Q. What is artificial insemination
A. When the farmer does it to the bull instead of the cow

Q. How can you delay milk turning sour
A. Keep it in the cow (Simple, but brilliant)

Q. How are the main 20 parts of the body categorised (e.g. The
abdomen)
A. The body is consisted into 3 parts - the brainium, the borax
and the abdominal cavity. The brainium contains the brain, the
borax contains the heart and lungs and the abdominal cavity
contains the five bowels: A, E, I,O,U.. (wtf!)

Q. What is the fibula?
A. A small lie

Q. What does 'varicose' mean?
A. Nearby

Q. What is the most common form of birth control
A. Most people prevent contraception by wearing a condominium
(That would work)

Q. Give the meaning of the term 'Caesarean section'
A. The caesarean section is a district in Rome

Q. What is a seizure?
A. A Roman Emperor. (Julius Seizure, I came, I saw, I had a fit)

Q. What is a terminal illness
A. When you are sick at the airport. (Irrefutable)

Q. Give an example of a fungus. What is a characteristic feature?
A. Mushrooms. They always grow in damp places and they look like
umbrellas

Q. Use the word 'judicious' in a sentence to show you understand
its meaning
A. Hands that judicious can be soft as your face. (OMG)

Q. What does the word 'benign' mean?
A. Benign is what you will be after you be eight (brilliant)

Q. What is a turbine?
A. Something an Arab or Shreik wears on his head

Re: Jokes of the Day

Posted: Thu May 05, 2011 2:50 pm
by Paul
Two hundred boredom "activists" gathered in London in December at James Ward's annual banal-apalooza conference, "Boring 2010," to listen to ennui-stricken speakers glorify all things dreary, including a demonstration of milk-tasting (in wine glasses, describing flavor and smoothness), charts breaking down the characteristics of a man's sneezes for three years, and a PowerPoint presentation on the color distribution and materials of a man's necktie collection from one year to the next. Another speaker's "My Relationship With Bus Routes" seemed well-received, also. Observed one attendee, to a Wall Street Journal reporter: "We're all overstimulated. I think it's important to stop all that for a while and see what several hours of being bored really feels like." [Wall Street Journal, 12-29-2010]

Re: Jokes of the Day

Posted: Thu May 05, 2011 3:16 pm
by SlipperyDuck
urm, what?

Re: Jokes of the Day

Posted: Thu May 05, 2011 4:34 pm
by Thor_23
He lost me at:
Paul wrote:apalooza

Re: Jokes of the Day

Posted: Wed May 11, 2011 9:55 am
by Paul
There was a German, an Italian and Julius Malema on death row.

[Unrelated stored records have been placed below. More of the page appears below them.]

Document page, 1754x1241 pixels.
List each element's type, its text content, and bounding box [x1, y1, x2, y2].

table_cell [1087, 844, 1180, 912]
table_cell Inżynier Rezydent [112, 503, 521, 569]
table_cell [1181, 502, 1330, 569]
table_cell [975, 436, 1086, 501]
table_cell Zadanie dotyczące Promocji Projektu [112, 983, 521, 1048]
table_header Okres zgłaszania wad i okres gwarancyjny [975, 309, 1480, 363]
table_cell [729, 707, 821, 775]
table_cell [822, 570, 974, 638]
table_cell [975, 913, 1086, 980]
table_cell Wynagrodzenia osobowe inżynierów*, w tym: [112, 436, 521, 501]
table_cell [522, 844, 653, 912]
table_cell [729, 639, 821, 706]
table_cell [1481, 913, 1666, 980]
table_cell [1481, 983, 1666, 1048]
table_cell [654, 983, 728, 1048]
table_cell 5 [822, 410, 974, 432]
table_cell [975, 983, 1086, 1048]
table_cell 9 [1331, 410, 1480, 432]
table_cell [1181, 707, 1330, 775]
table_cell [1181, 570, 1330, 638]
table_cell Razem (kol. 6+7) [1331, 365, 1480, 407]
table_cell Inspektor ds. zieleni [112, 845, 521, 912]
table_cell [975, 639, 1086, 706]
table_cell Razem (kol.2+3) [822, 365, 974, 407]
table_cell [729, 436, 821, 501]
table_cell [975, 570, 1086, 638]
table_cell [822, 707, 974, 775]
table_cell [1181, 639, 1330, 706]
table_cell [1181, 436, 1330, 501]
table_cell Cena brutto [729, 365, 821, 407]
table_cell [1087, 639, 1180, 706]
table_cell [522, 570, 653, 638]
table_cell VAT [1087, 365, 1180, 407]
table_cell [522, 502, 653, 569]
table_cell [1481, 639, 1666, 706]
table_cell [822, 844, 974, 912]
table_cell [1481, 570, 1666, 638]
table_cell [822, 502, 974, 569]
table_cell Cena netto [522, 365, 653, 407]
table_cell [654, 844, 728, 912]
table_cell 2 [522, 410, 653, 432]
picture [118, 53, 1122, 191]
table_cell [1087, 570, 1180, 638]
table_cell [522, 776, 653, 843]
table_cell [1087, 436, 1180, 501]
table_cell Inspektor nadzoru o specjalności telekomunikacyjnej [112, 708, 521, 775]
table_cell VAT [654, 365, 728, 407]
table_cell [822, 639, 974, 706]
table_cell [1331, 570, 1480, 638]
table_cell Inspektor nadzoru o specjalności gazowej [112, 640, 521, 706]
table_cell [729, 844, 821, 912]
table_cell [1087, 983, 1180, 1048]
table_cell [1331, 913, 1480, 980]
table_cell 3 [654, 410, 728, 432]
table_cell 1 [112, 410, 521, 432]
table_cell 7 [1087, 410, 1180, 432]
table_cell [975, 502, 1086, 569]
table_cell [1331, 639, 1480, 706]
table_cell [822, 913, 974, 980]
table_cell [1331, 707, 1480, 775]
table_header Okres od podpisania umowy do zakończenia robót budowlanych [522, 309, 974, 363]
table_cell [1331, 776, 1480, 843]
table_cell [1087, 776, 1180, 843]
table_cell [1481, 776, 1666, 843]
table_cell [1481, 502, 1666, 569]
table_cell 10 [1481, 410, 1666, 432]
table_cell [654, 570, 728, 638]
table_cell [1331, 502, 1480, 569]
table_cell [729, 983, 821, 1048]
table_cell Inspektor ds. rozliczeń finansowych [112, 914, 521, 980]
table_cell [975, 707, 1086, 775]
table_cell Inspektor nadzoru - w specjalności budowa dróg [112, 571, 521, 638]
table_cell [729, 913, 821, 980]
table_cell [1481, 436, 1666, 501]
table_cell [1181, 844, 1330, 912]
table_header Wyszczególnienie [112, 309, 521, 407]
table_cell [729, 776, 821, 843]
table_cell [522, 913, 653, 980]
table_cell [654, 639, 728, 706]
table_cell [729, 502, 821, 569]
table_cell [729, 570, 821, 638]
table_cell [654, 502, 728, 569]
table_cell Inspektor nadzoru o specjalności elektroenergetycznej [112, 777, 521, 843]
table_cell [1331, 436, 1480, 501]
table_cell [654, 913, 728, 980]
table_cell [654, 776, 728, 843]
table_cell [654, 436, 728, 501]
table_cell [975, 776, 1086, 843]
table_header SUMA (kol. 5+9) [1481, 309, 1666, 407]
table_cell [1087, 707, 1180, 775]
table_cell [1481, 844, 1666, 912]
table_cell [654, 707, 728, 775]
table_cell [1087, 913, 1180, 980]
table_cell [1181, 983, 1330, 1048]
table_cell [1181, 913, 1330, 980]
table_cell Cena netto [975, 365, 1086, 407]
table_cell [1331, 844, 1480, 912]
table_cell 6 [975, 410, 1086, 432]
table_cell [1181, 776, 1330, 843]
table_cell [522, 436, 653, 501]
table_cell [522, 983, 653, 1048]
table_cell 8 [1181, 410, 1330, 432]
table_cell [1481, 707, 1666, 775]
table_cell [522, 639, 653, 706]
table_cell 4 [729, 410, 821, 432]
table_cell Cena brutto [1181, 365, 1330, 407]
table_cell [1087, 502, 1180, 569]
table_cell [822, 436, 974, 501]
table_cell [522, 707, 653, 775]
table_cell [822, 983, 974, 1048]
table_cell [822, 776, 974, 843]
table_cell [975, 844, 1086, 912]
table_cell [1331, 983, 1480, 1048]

The warden gave them a choice of three ways to die:

1. to be shot
2. to be hung
3. to be injected with the AIDS virus for a slow death.

So the German said, "Shoot me right in the head." Boom, he was dead instantly.

The Italian said, "Just hang me." Snap! he was dead.

Then it was Julius ' turn, and he said, "Give me some of that AIDS stuff." They gave him the shot, and Julius fell down laughing.

The guards looked at each other and wondered what was wrong with this guy.
Then Julius said, "Give me another one of those shots," so the guards did.

Now he was laughing so hard, tears rolled from his eyes and he doubled over.
Finally the warden said, "What's wrong with you?"

Then Julius replied, "Eish you guys are so stupid... I'm wearing a condom.